I used to secretly watch Nick listening to Alice when she told a story; that tender, proud look he got on his face, the way he laughed harder than anyone else when she said something funny or typically Alice. He got Alice, the way we did, or maybe even more so than us. He made her more confident, funnier, smarter. He brought out all the things that were there already and let her be fully herself, so she seemed to shine with this inner light. He loved her so much, he made her seem even more lovable.
(Does Ben love me like that? Yes. No. I don’t know. Maybe in the beginning. All that shiny love stuff doesn’t seem relevant anymore. That’s for other younger, thinner, happier people, and besides which, it’s not actually possible for a dried apricot to shine.)
I miss the old Nick and Alice. When I think of them standing in that kitchen, putting candles on the cake, it’s like remembering people who I once knew, who moved to another country and didn’t keep in touch.
At 4:30 a.m. Alice woke with a start and the thought clear in her head: I never asked Elisabeth how many children she has.
How could she not know the answer to that question? But more important, how could she have forgotten to ask it when she didn’t know? She was a selfish, self-obsessed, shallow person. No wonder Nick wanted to divorce her. No wonder Elisabeth didn’t look at her in the same way anymore.
She would ring Mum in the morning and check with her and then she would pretend that of course she hadn’t forgotten the existence of Elisabeth’s children (just her own) and say, “Oh, by the way, how is little thingummybob?”

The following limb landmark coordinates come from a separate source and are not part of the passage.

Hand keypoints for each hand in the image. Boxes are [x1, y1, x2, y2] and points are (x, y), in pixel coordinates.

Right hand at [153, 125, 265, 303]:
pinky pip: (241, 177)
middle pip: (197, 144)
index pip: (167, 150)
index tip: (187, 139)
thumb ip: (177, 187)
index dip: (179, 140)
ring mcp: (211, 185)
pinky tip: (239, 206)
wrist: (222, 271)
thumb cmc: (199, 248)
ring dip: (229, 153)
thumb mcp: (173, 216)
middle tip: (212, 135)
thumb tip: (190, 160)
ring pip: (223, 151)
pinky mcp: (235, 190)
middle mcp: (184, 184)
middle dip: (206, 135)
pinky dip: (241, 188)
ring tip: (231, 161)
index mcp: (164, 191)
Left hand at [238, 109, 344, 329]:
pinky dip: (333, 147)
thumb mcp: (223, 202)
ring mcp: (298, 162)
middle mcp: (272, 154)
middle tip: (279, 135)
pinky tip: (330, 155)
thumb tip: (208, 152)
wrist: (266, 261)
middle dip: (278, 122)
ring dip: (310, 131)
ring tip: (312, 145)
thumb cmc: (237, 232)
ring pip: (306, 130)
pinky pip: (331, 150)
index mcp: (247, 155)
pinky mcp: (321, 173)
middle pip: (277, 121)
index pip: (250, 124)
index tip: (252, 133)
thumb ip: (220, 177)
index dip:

Except she couldn’t be sure Mum still had the same phone number anymore. She didn’t even know where Mum lived. Had she moved into Roger’s cream-and-chrome apartment with its harbor views? Or had Roger moved into Mum’s house with the doilies and knickknacks and potted plants? Either possibility seemed ludicrous.
The girl in the cubicle next to her was snoring. It was a thin, whiny sound like a mosquito. Alice turned over on her front and pushed her face hard into the pillow, as if she were trying to suffocate herself.